Exercise objective: Only the lines with "Wizard" in the entries below belong in the answer; please copy them.

Records shown:
◆ ◆ ◆

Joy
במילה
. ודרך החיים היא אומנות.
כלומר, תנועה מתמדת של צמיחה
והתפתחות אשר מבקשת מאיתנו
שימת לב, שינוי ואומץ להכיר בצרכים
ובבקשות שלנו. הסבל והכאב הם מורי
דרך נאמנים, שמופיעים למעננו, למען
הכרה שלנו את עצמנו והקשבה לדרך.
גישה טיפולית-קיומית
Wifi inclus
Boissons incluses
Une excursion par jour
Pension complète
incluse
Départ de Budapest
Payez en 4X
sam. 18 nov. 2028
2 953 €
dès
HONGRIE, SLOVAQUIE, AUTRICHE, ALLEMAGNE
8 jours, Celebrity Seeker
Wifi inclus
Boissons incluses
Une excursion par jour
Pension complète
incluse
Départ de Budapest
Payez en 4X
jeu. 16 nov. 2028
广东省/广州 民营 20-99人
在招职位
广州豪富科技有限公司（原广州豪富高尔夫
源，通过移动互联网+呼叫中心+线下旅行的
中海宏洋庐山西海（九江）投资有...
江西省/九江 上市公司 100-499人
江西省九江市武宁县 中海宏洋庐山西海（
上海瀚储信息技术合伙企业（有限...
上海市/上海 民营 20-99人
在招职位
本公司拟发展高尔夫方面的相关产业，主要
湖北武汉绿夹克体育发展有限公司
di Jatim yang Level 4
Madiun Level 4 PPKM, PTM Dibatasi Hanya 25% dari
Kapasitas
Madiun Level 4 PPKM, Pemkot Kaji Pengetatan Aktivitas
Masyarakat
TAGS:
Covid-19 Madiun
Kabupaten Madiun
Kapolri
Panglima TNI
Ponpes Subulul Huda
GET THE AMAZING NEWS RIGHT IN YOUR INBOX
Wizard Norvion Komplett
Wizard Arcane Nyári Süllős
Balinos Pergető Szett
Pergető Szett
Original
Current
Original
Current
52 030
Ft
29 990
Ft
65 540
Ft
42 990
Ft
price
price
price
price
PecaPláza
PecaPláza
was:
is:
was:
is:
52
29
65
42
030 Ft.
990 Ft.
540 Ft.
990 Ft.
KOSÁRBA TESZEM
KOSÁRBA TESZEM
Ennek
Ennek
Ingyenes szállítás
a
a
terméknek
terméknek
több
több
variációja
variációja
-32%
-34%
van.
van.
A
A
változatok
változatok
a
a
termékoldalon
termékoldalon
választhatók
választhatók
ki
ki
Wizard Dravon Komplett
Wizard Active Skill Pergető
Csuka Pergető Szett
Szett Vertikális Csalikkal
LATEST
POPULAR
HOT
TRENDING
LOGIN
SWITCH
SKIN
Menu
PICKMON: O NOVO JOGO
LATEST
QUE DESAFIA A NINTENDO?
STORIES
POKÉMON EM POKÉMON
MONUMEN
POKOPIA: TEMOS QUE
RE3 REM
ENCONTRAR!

◆ ◆ ◆

Answer area:
Wizard Norvion Komplett
Wizard Arcane Nyári Süllős
Wizard Dravon Komplett
Wizard Active Skill Pergető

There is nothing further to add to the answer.